Under current New York State law, the legal age of marriage is 18, but 16- and 17-year-olds can marry with “parental consent,” while teens ages 14 and 15 require judicial approval. Judges are not required to strike down marriage requests in which age differences between the parties would constitute statutory rape.  

Paulin, of Westchester, first introduced legislation to ban marriage for people younger than 18 in 2015 but the bill was never brought to a vote. 

In October 2016, Cohen also introduced a resolution in the City Council urging state lawmakers to pass the legislation. 

On Feb. 14, Cohen traveled to Albany to meet with Paulin and attempt to rally support for the bill. There Cohen, Paulin and various activists said that 84 percent of the 3,853 minors who were married from 2000 to 2010 were young girls marrying adult men. 

“An adult can sexually abuse a child and avoid statutory rape charges by marrying the child,” Paulin said at the press conference. “If an adult has sex with someone 16 or younger it is statutory rape but if the adult marries the child, then he can force her to have non-consensual sex whenever he wants. A child under 17 does not have the capacity to consent to sex under our penal law.”

Cohen’s resolution and Paulin’s bill in the Assembly are both still in the committee phases. At the press conference, Cohen likened the bill to restrictions on tattoos, alcohol, cigarettes and joining the armed forces. 

“You can’t buy cigarettes or alcohol until you’re 21. You can’t get a tattoo until you are 18. You can’t enlist in the military until age 17. A child, as young as 14, should not be allowed to enter into a binding union on the say-so of a judge or her parents,” he said at the press conference. “Such a decision should wait until adulthood, when one is actually able to consent, which is why Assembly Member Paulin, the advocates, and I are working to end underage marriages.”

 

ATV law passes council

Another longtime policy concern of Cohen’s—the use of all-terrain vehicles within city limits—passed City Council last week. 

The bill, first introduced in June 2015, increases the penalties on individuals caught driving ATVs in New York.

PROBLEM REQUIREMENTS >> According to the passage on New York's underage marriage law, what do teens ages 14 and 15 need in order to marry?

Extracted data entries >>

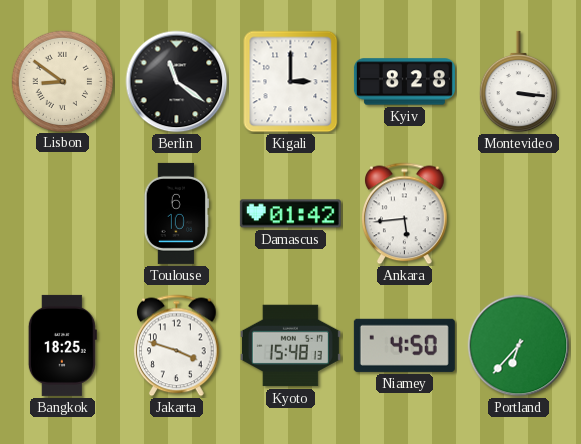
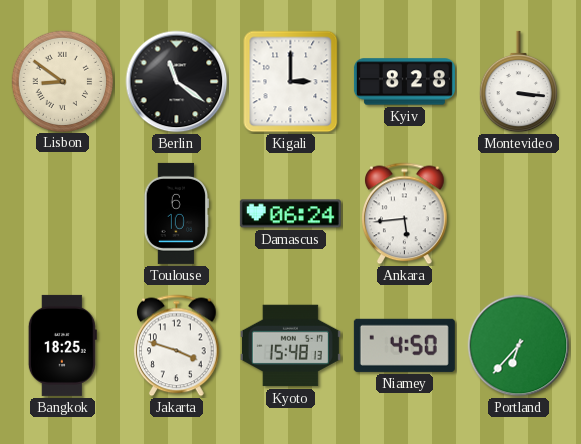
Damascus: 01:42 -> 06:24
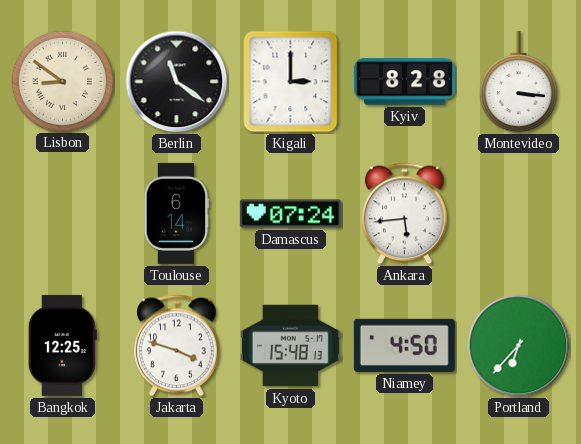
Toulouse: 6:10 -> 6:14
Damascus: 06:24 -> 07:24
Bangkok: 18:25 -> 12:25
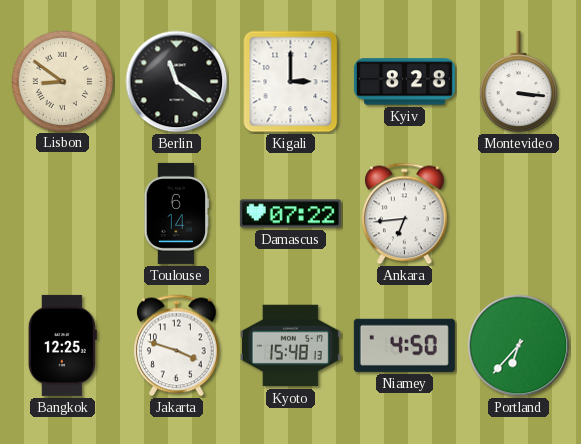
Damascus: 07:24 -> 07:22
Ankara: 5:44 -> 6:44
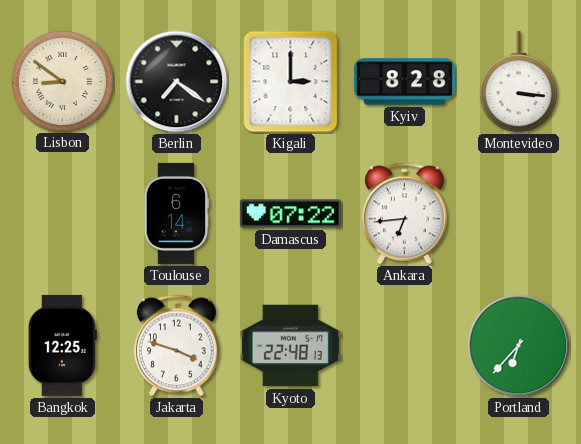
Berlin: 11:21 -> 7:21
Kyoto: 15:48 -> 22:48
Niamey: 4:50 -> none
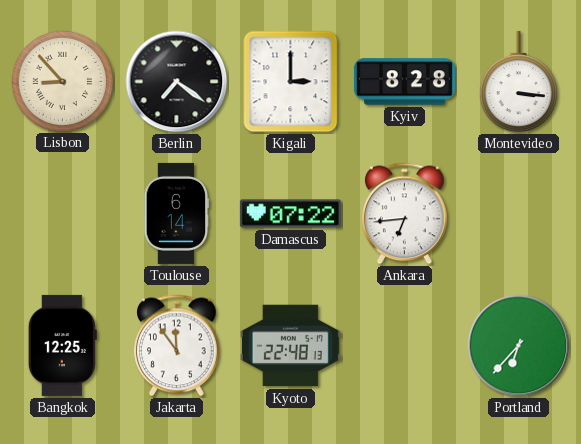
Lisbon: 8:51 -> 8:53
Jakarta: 3:48 -> 11:54
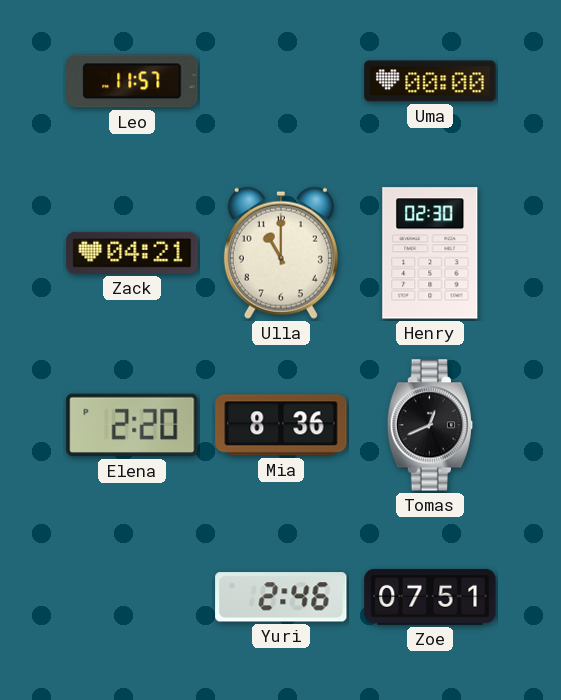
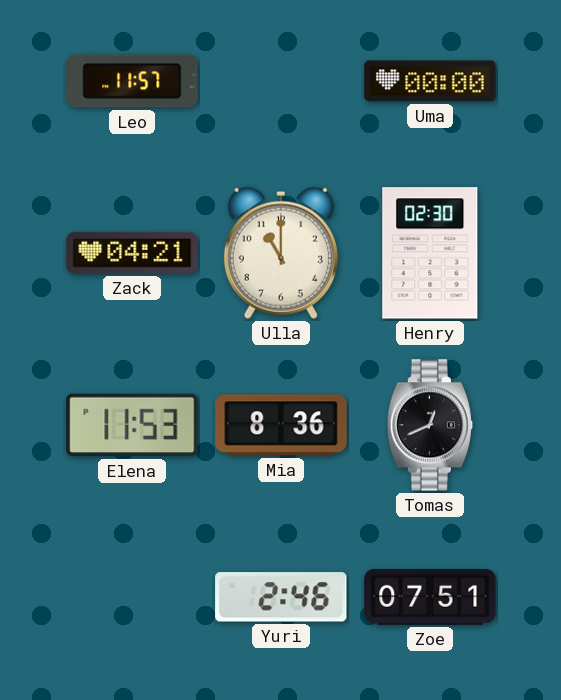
Elena: 2:20 -> 11:53
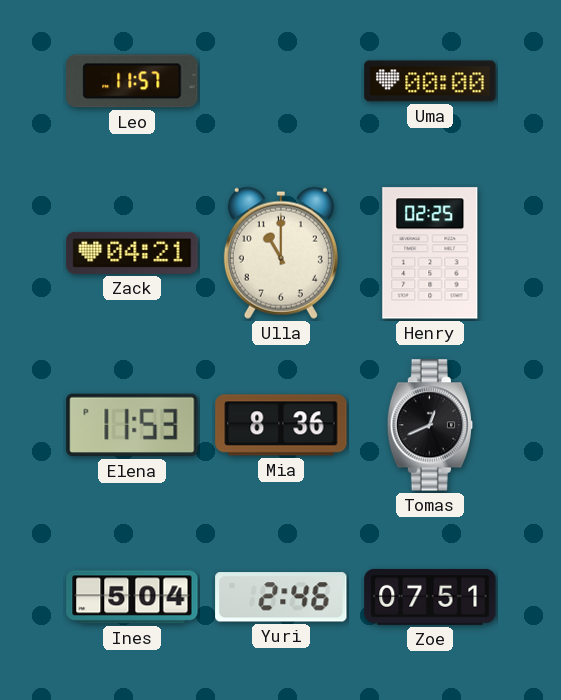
Henry: 02:30 -> 02:25
Ines: none -> 5:04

WRITTEN RESPONSE >> They need judicial approval.